Supplied records:
----
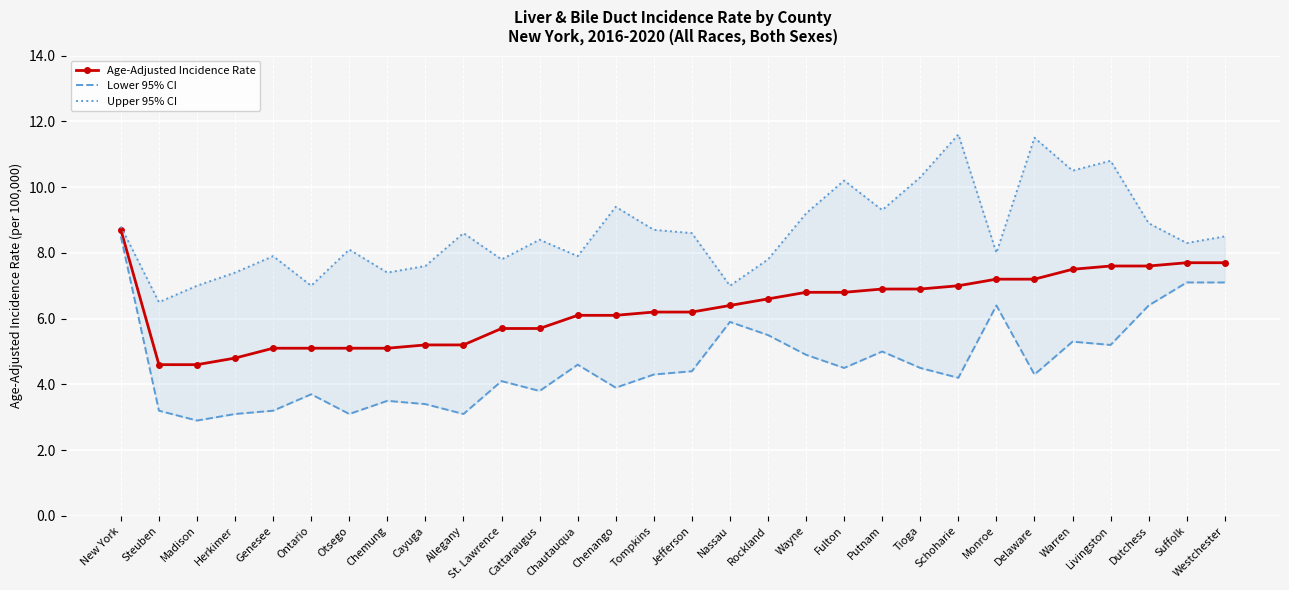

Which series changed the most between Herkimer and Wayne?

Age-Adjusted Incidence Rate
----
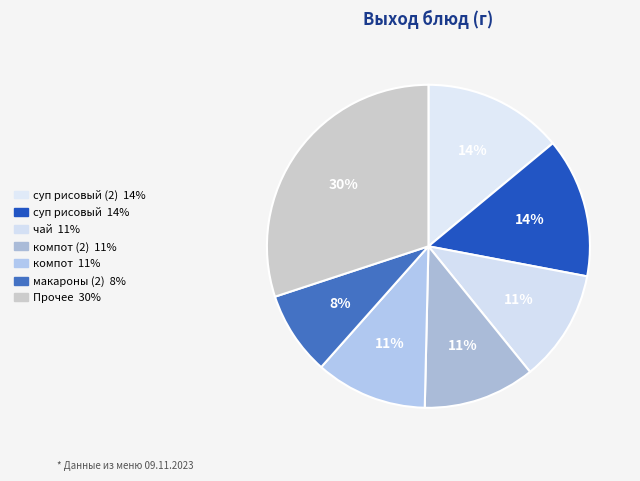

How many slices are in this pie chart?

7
----
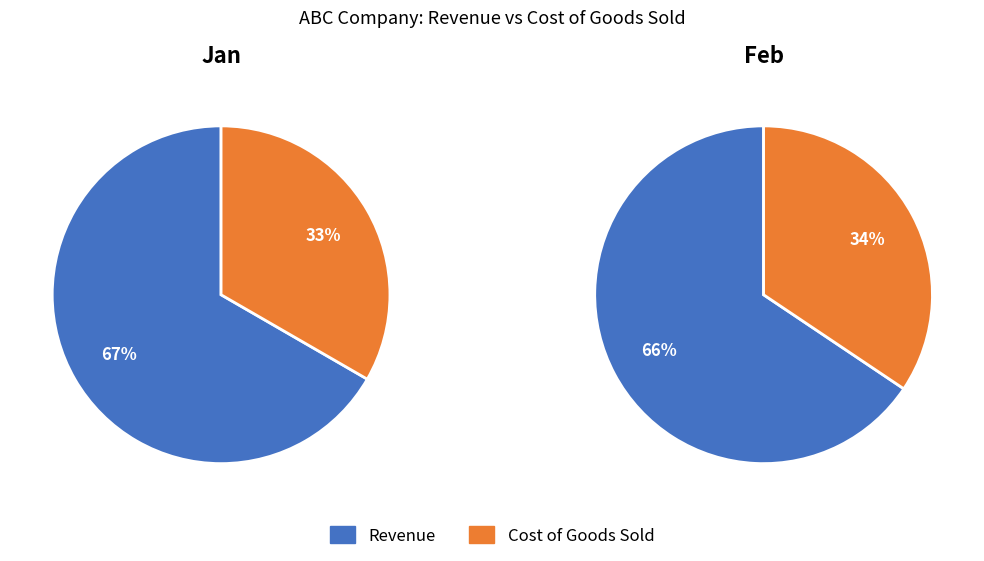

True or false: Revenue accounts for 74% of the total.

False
----
Task description:
Please locate every line in the entries above that contains the word "accounts" and copy each of those lines.

Reply:
True or false: Revenue accounts for 74% of the total.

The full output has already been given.